== Study material

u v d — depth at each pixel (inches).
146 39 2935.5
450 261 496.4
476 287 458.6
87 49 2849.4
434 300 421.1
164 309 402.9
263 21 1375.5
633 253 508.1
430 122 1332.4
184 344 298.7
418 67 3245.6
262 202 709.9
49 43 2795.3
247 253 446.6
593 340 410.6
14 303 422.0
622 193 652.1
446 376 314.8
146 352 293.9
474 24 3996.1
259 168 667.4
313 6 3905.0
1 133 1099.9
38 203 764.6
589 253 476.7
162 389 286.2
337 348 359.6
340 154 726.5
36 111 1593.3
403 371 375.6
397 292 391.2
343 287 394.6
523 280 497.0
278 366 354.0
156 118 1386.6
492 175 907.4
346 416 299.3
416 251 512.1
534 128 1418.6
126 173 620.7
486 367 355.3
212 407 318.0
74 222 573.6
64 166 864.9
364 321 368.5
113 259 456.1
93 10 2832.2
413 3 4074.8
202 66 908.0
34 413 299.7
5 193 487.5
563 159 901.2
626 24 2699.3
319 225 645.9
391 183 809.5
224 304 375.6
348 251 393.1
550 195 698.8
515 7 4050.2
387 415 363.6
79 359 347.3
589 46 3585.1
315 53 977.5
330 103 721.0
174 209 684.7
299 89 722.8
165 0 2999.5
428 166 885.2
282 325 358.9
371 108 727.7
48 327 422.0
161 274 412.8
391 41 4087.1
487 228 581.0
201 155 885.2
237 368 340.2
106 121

====

◆ Instructions to follow ◆
Restate exactly each line of the data from the one bearing "174 209 684.7" to the end, and add nothing.

◆ Expected answer ◆
174 209 684.7
299 89 722.8
165 0 2999.5
428 166 885.2
282 325 358.9
371 108 727.7
48 327 422.0
161 274 412.8
391 41 4087.1
487 228 581.0
201 155 885.2
237 368 340.2
106 121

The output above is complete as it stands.